EXCERPT PROVIDED:
But man needs to dream. Dreams allow him to be insane for a few moments. There’s a need for it, but it cannot be the foundation of his life. We must dream in order to demand of ourselves the impossible, so that it becomes conceivable, even if only once. But it must have a link to reality. Once it is totally disconnected, it loses its purpose.

Dreams are also moments of anticipation—“I have a dream!”— and one way in which man can make his dream come true is by acting as if it is already taking place. Halachic requirements are often frozen dreams. They make man do things that he is not yet ready to do. They are still spiritually beyond him. An example of this is lighting the Chanukah menorah for eight days. We are required to add a candle every night and light it, as if we are ascending in spirituality throughout those eight days, with the last night being the most intense and powerful one. In fact, though, it is the first night that excites most people. To the average person, the new is more exhilarating. So the Jew is asked to act as if in a dream: Light the candles as though you are becoming more and more excited with each day, so that one day you may really feel that the last candle is the most electrifying one.

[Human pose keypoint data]

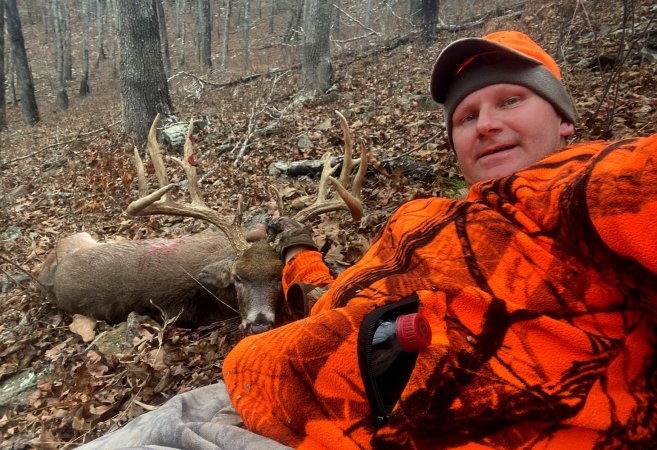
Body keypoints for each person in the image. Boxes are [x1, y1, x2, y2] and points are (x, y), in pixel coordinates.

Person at [79, 31, 656, 449]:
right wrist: (299, 252)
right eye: (466, 115)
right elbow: (344, 302)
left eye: (511, 101)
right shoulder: (427, 218)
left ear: (566, 124)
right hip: (239, 401)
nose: (485, 123)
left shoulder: (593, 191)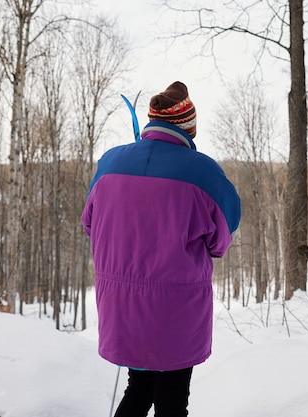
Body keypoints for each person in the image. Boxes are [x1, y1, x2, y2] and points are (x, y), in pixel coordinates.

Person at [81, 81, 241, 417]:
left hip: (121, 305)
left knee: (138, 388)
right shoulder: (204, 172)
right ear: (188, 127)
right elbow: (221, 240)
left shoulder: (110, 163)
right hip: (176, 313)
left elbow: (90, 224)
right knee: (172, 399)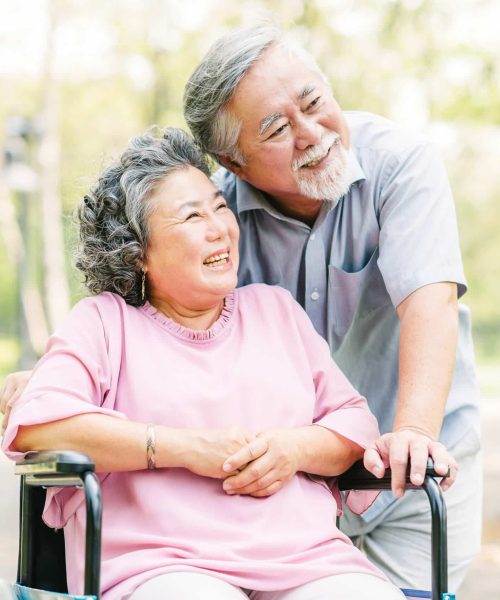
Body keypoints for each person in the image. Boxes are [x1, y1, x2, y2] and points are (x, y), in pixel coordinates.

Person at [2, 128, 405, 600]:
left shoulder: (275, 311)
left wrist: (293, 448)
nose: (220, 228)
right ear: (137, 254)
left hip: (305, 559)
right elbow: (38, 427)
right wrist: (184, 448)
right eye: (192, 216)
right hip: (161, 565)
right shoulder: (104, 323)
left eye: (219, 207)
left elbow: (354, 422)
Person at [181, 24, 481, 592]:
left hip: (413, 474)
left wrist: (413, 432)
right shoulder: (217, 222)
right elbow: (155, 321)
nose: (312, 133)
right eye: (276, 129)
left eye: (315, 102)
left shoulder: (401, 165)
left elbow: (430, 304)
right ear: (234, 161)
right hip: (295, 483)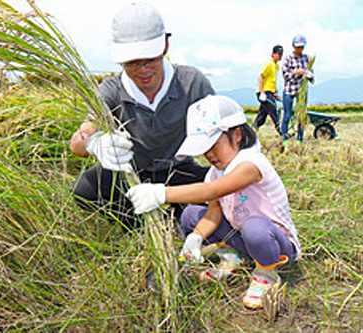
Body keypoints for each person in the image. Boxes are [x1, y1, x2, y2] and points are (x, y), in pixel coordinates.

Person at [126, 95, 301, 310]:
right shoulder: (215, 172)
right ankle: (233, 257)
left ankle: (267, 272)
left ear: (237, 135)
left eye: (213, 146)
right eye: (204, 149)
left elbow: (212, 190)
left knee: (254, 227)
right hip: (243, 238)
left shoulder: (251, 164)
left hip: (276, 244)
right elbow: (214, 212)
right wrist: (196, 238)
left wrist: (161, 194)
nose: (208, 154)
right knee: (191, 215)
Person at [69, 2, 215, 229]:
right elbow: (77, 142)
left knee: (226, 186)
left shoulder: (192, 83)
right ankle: (140, 226)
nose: (143, 70)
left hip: (178, 172)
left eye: (150, 59)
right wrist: (93, 143)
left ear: (165, 46)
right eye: (132, 62)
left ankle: (178, 213)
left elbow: (222, 136)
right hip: (132, 175)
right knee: (85, 189)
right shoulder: (111, 90)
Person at [281, 34, 314, 148]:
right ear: (293, 46)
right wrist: (296, 72)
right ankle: (284, 139)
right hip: (289, 90)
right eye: (297, 46)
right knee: (287, 114)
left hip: (301, 91)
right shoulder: (288, 58)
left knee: (301, 115)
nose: (300, 49)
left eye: (301, 46)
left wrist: (309, 75)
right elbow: (285, 75)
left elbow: (311, 75)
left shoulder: (307, 59)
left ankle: (299, 140)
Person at [254, 45, 283, 134]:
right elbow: (260, 77)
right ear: (273, 54)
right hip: (264, 92)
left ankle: (253, 129)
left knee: (262, 115)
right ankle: (281, 132)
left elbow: (271, 81)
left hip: (269, 92)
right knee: (274, 110)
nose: (280, 55)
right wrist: (262, 93)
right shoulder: (268, 64)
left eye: (281, 54)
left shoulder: (276, 66)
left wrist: (274, 92)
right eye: (278, 54)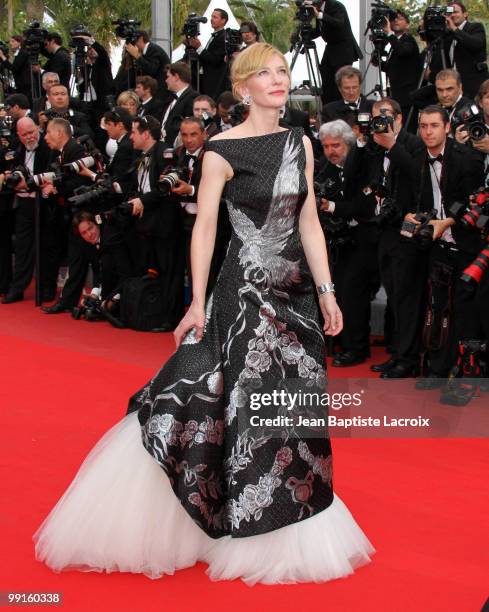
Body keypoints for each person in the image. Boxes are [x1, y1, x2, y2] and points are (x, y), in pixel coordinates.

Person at [33, 43, 374, 584]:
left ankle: (291, 521)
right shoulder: (219, 149)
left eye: (282, 71)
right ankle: (230, 519)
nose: (278, 80)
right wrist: (196, 302)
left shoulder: (300, 143)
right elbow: (206, 228)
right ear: (243, 87)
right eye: (265, 73)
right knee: (229, 399)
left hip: (297, 296)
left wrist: (328, 292)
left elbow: (308, 222)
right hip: (245, 296)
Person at [313, 0, 363, 103]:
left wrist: (320, 15)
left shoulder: (336, 6)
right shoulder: (319, 9)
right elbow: (319, 30)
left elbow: (339, 22)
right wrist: (302, 35)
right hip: (330, 48)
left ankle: (342, 110)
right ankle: (328, 110)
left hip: (343, 50)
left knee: (340, 83)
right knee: (326, 83)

TASK REQUIREMENTS:
#1 Output the passage on dreams between "But man needs" and "loses its purpose.", inclusive.
#2 List every sentence in the first paragraph of the passage on dreams that contains a form of the word "dream."
#3 Decide whether each statement agrees with the passage on dreams, and support each yes or no with the passage's own words:
(a) Dreams can serve as the foundation of a person's life.
(b) A candle is added each night of Chanukah.
(c) Most people find the last night of Chanukah the most exciting.

TASK SOLUTIONS:
#1
But man needs to dream. Dreams allow him to be insane for a few moments. There’s a need for it, but it cannot be the foundation of his life. We must dream in order to demand of ourselves the impossible, so that it becomes conceivable, even if only once. But it must have a link to reality. Once it is totally disconnected, it loses its purpose.

#2
But man needs to dream.
Dreams allow him to be insane for a few moments.
We must dream in order to demand of ourselves the impossible, so that it becomes conceivable, even if only once.

#3
(a) No: "There’s a need for it, but it cannot be the foundation of his life."
(b) Yes: "We are required to add a candle every night and light it"
(c) No: "In fact, though, it is the first night that excites most people."